As far as how long before or after your training you have your meal, it depends mostly on your body and the composition of the meal, so I can't help you there. For maximum results, experiment. If you can live with less-than-maximum results, it matters less. Your body can adapt to anything as long as you're consistent and build up to it.
Personally, I love doing weights and gymnastics in a fasted state. But if I do cardio, I get this incredible craving all the time. Very annoying.
As for the science behind it:
- Brad Pilon's 'Eat Stop Eat' has a lot of scientific references with regards to the effects of intermittent fasting on exercise. Some really helpful insights there.
- Mark Sisson's 'Primal Blueprint' talks in depth about most of what I wrote above, the process of converting food to energy.
- Finally, for an exploration as to what the body does during extremes, few things beat Timothy Feriss' '4-Hour Body'. This guy injected himself with hormones to see the effects, ate loads of meat to supercharge his testosterone levels and lots of other experiments to figure out what the fastest way was to build his body. Lots of references there on where he got the experiments from. Insane stuff. Really. Don't try it.
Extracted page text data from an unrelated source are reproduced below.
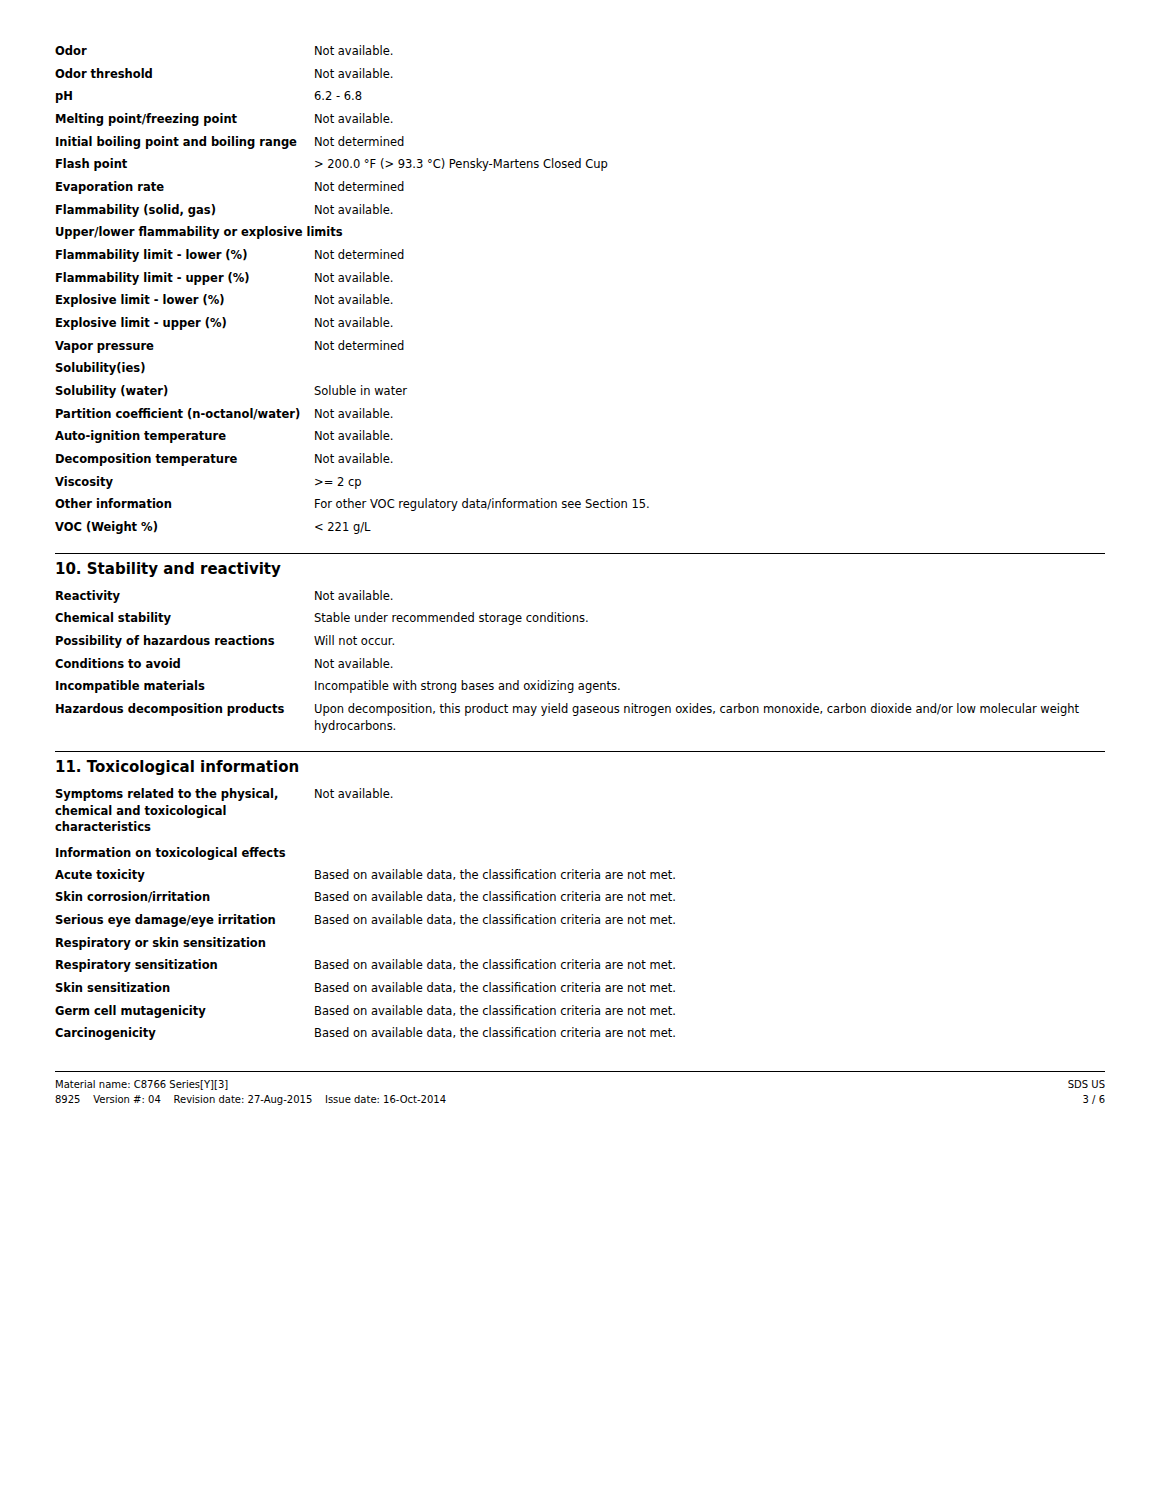| Odor | Not available. |
| Odor threshold | Not available. |
| pH | 6.2 - 6.8 |
| Melting point/freezing point | Not available. |
| Initial boiling point and boiling range | Not determined |
| Flash point | > 200.0 °F (> 93.3 °C) Pensky-Martens Closed Cup |
| Evaporation rate | Not determined |
| Flammability (solid, gas) | Not available. |
| Upper/lower flammability or explosive limits |
| Flammability limit - lower (%) | Not determined |
| Flammability limit - upper (%) | Not available. |
| Explosive limit - lower (%) | Not available. |
| Explosive limit - upper (%) | Not available. |
| Vapor pressure | Not determined |
| Solubility(ies) | |
| Solubility (water) | Soluble in water |
| Partition coefficient (n-octanol/water) | Not available. |
| Auto-ignition temperature | Not available. |
| Decomposition temperature | Not available. |
| Viscosity | >= 2 cp |
| Other information | For other VOC regulatory data/information see Section 15. |
| VOC (Weight %) | < 221 g/L |
10. Stability and reactivity
| Reactivity | Not available. |
| Chemical stability | Stable under recommended storage conditions. |
| Possibility of hazardous reactions | Will not occur. |
| Conditions to avoid | Not available. |
| Incompatible materials | Incompatible with strong bases and oxidizing agents. |
| Hazardous decomposition products | Upon decomposition, this product may yield gaseous nitrogen oxides, carbon monoxide, carbon dioxide and/or low molecular weight hydrocarbons. |
11. Toxicological information
| Symptoms related to the physical, chemical and toxicological characteristics | Not available. |
Information on toxicological effects
| Acute toxicity | Based on available data, the classification criteria are not met. |
| Skin corrosion/irritation | Based on available data, the classification criteria are not met. |
| Serious eye damage/eye irritation | Based on available data, the classification criteria are not met. |
| Respiratory or skin sensitization |
| Respiratory sensitization | Based on available data, the classification criteria are not met. |
| Skin sensitization | Based on available data, the classification criteria are not met. |
| Germ cell mutagenicity | Based on available data, the classification criteria are not met. |
| Carcinogenicity | Based on available data, the classification criteria are not met. |
Material name: C8766 Series[Y][3]
8925 Version #: 04 Revision date: 27-Aug-2015 Issue date: 16-Oct-2014
SDS US
3 / 6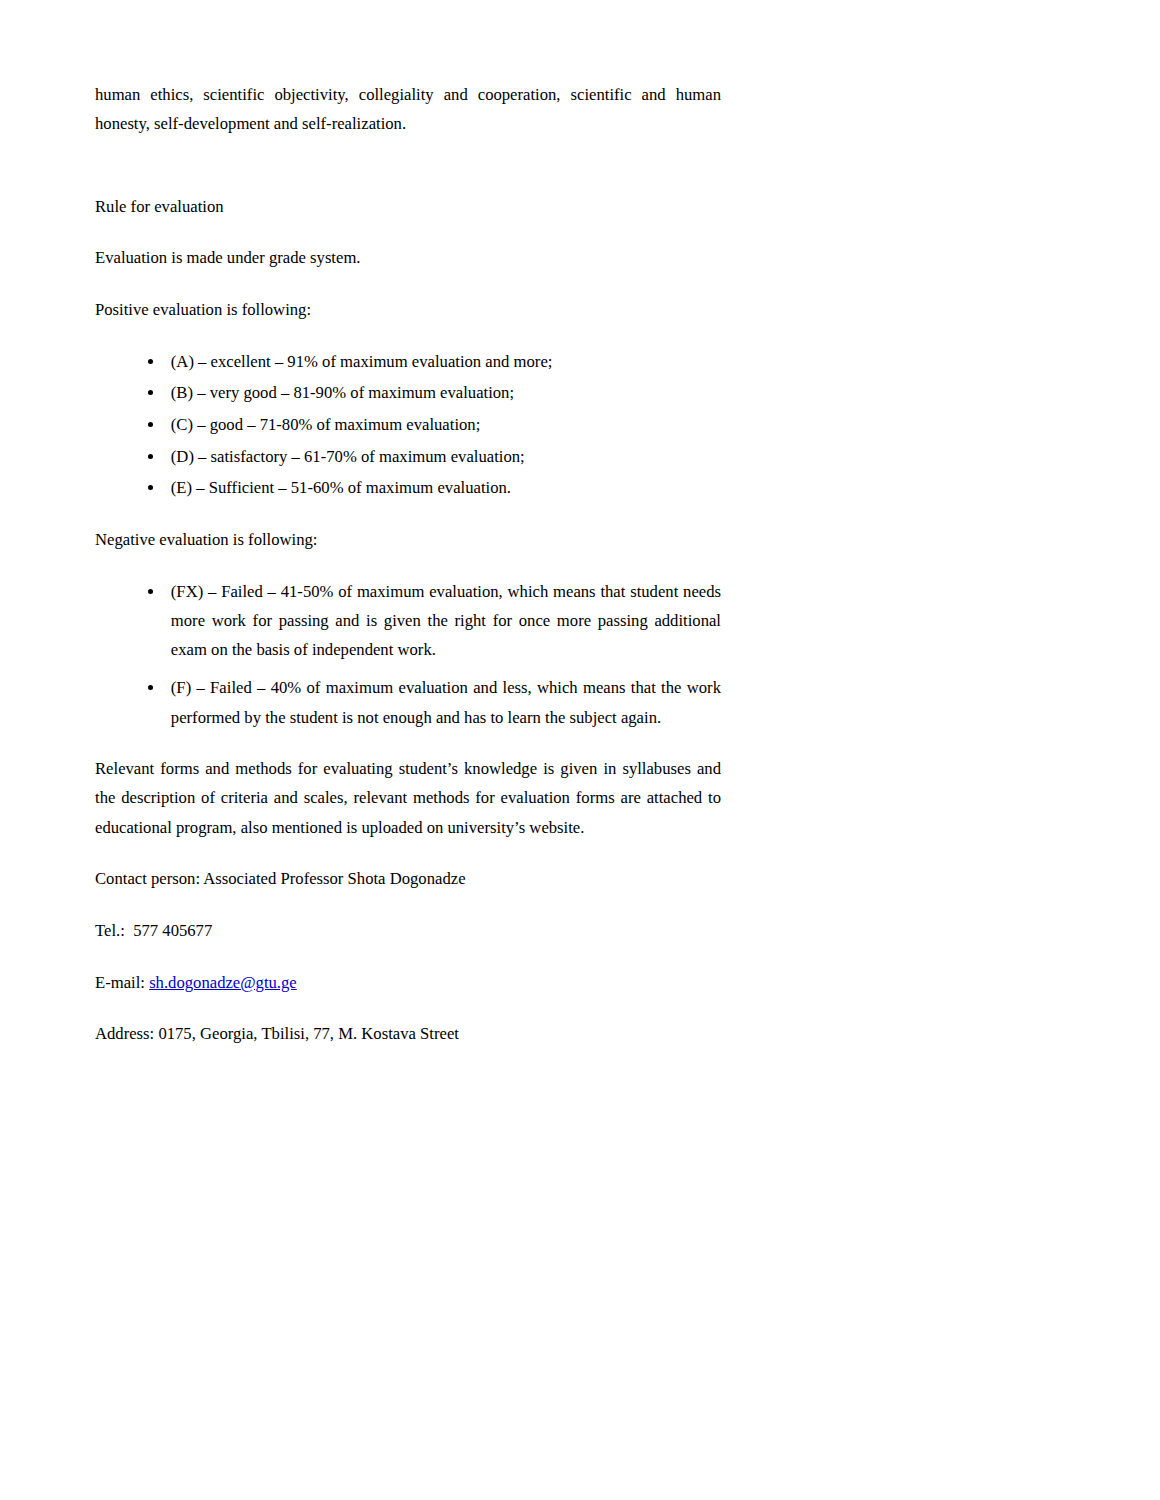human ethics, scientific objectivity, collegiality and cooperation, scientific and human honesty, self-development and self-realization.
Rule for evaluation
Evaluation is made under grade system.
Positive evaluation is following:
(A) – excellent – 91% of maximum evaluation and more;
(B) – very good – 81-90% of maximum evaluation;
(C) – good – 71-80% of maximum evaluation;
(D) – satisfactory – 61-70% of maximum evaluation;
(E) – Sufficient – 51-60% of maximum evaluation.
Negative evaluation is following:
(FX) – Failed – 41-50% of maximum evaluation, which means that student needs more work for passing and is given the right for once more passing additional exam on the basis of independent work.
(F) – Failed – 40% of maximum evaluation and less, which means that the work performed by the student is not enough and has to learn the subject again.
Relevant forms and methods for evaluating student’s knowledge is given in syllabuses and the description of criteria and scales, relevant methods for evaluation forms are attached to educational program, also mentioned is uploaded on university’s website.
Contact person: Associated Professor Shota Dogonadze
Tel.: 577 405677
E-mail: sh.dogonadze@gtu.ge
Address: 0175, Georgia, Tbilisi, 77, M. Kostava Street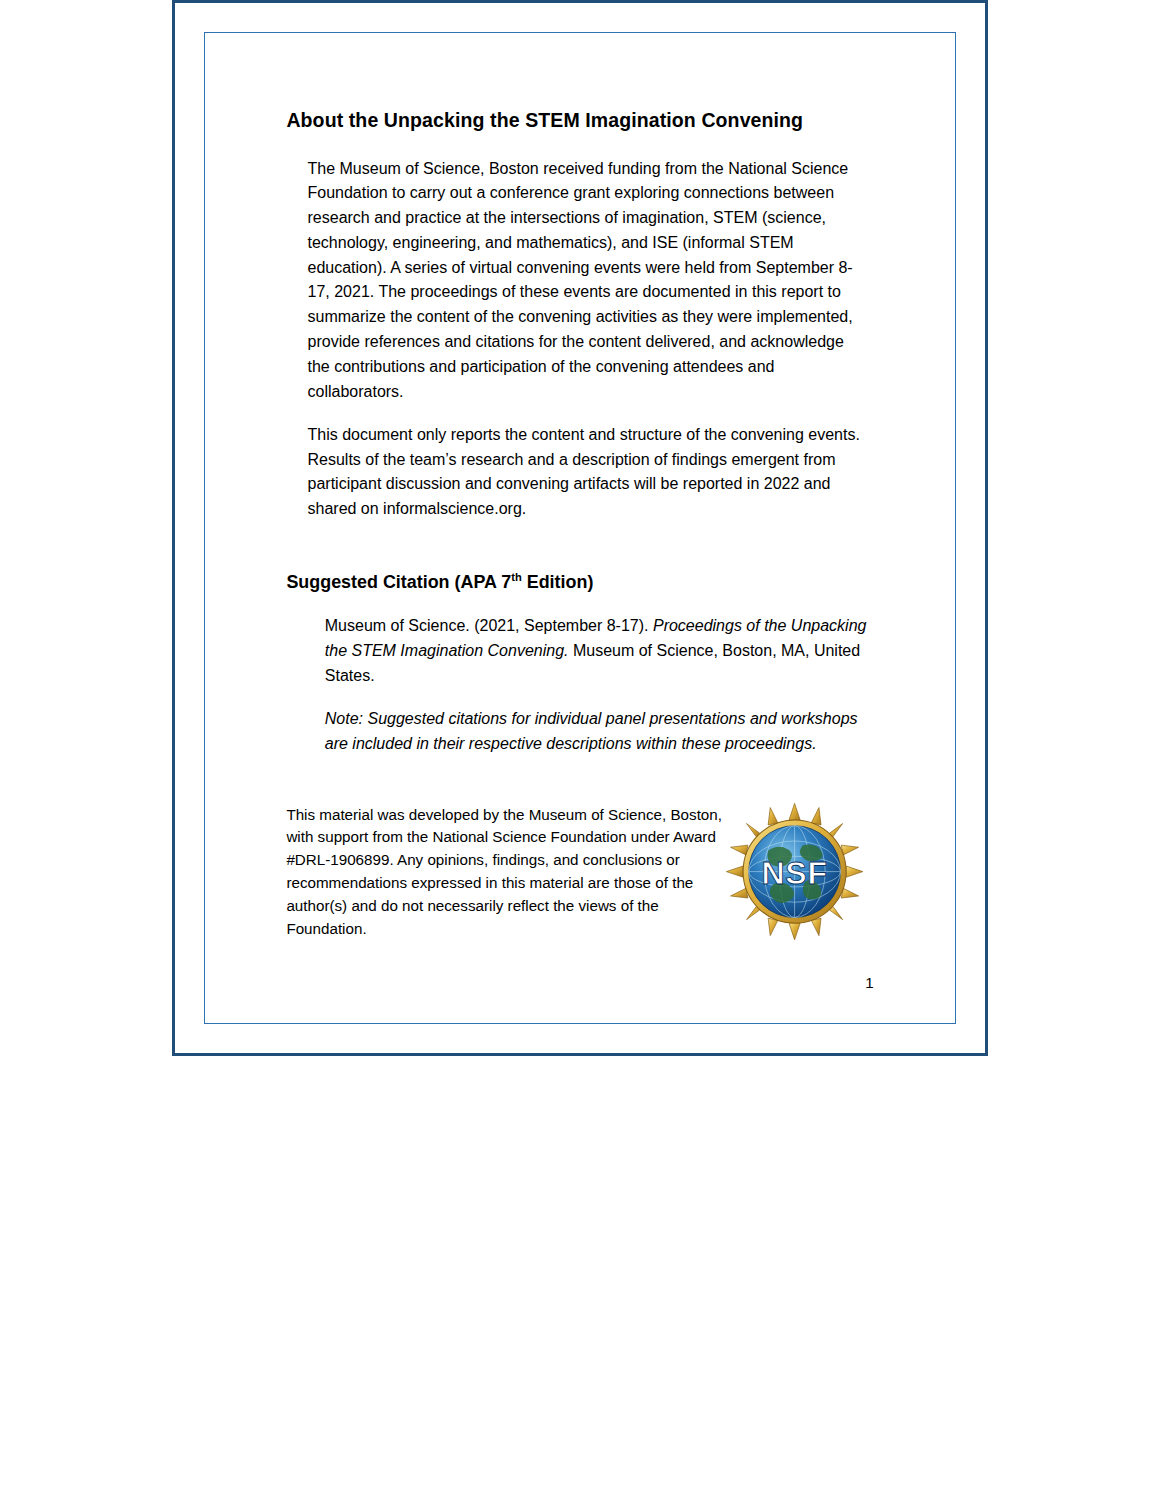About the Unpacking the STEM Imagination Convening
The Museum of Science, Boston received funding from the National Science Foundation to carry out a conference grant exploring connections between research and practice at the intersections of imagination, STEM (science, technology, engineering, and mathematics), and ISE (informal STEM education). A series of virtual convening events were held from September 8-17, 2021. The proceedings of these events are documented in this report to summarize the content of the convening activities as they were implemented, provide references and citations for the content delivered, and acknowledge the contributions and participation of the convening attendees and collaborators.
This document only reports the content and structure of the convening events. Results of the team’s research and a description of findings emergent from participant discussion and convening artifacts will be reported in 2022 and shared on informalscience.org.
Suggested Citation (APA 7th Edition)
Museum of Science. (2021, September 8-17). Proceedings of the Unpacking the STEM Imagination Convening. Museum of Science, Boston, MA, United States.
Note: Suggested citations for individual panel presentations and workshops are included in their respective descriptions within these proceedings.
| This material was developed by the Museum of Science, Boston, with support from the National Science Foundation under Award #DRL-1906899. Any opinions, findings, and conclusions or recommendations expressed in this material are those of the author(s) and do not necessarily reflect the views of the Foundation. | NSF |
1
PS The above is based on a more tradition day-on-day-off fasting, which lazy people like me prefer. It's the same for the 16-hour, 20-hour, 5:2 etc. forms of intermittent fasting. Just figure out at what time of day to eat and at what time to train. If you do 'Eat Stop Eat', just fast on the first of your double resting days and you shouldn't notice any change in your energy levels during training at all.